Brunetti moved backward in his chair and grasped its arms. ‘I think you better sit down, Vice-Questore,’ he said, ‘and tell me what this is all about.’
Any calm that might have settled on Patta’s features vanished, and he shouted again, ‘Don’t lie to me, Brunetti. I want to know why you did it.’
‘I don’t know what you’re talking about,’ Brunetti said, letting some of his own anger slip into his voice.
From the pocket of his jacket, Patta pulled out yesterday’s newspaper and smacked it down on Brunetti’s desk. ‘I’m talking about this,’ he said, jamming an angry finger at the page. ‘This story that says Roberto is about to be arrested and will surely testify against the people in control of the drug business in the Veneto.’ Before Brunetti could respond, Patta said, ‘I know how you work, you northerners, like a secret little club. All you have to do is call one of your friends on the paper, and he’ll print any shit you give him.’
Suddenly exhausted, Patta sank down into a chair that stood in front of Brunetti’s desk. His face, still red, was covered with perspiration, and when he tried to wipe it away, Brunetti saw that his hand was shaking. ‘They’ll kill him,’ he said, almost inaudibly.

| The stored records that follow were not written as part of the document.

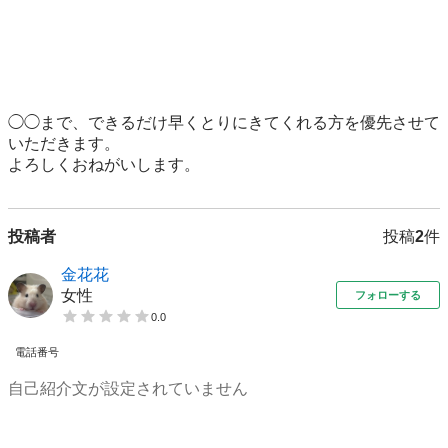
◯◯まで、できるだけ早くとりにきてくれる方を優先させて
いただきます。

よろしくおねがいします。
投稿者
投稿
2
件
金花花
女性
フォローする
0.0
電話番号
自己紹介文が設定されていません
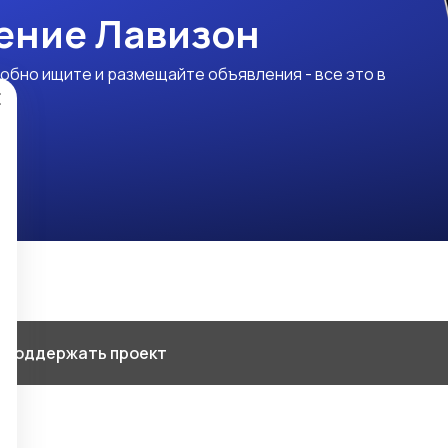
ение Лавизон
обно ищите и размещайте объявления - все это в
×
 Поддержать проект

Realization overcame Brunetti’s confusion and his sense of outrage at Patta’s behaviour. He waited a few moments until Patta’s breathing had grown more normal and said, ‘It’s not about Roberto,’ striving to keep his voice calm. ‘It’s about that boy who died of an overdose last week. His girlfriend came in and told me she knew who sold him the drugs, but she was afraid to tell me who it was. I thought this would encourage him to come in voluntarily to talk to us.’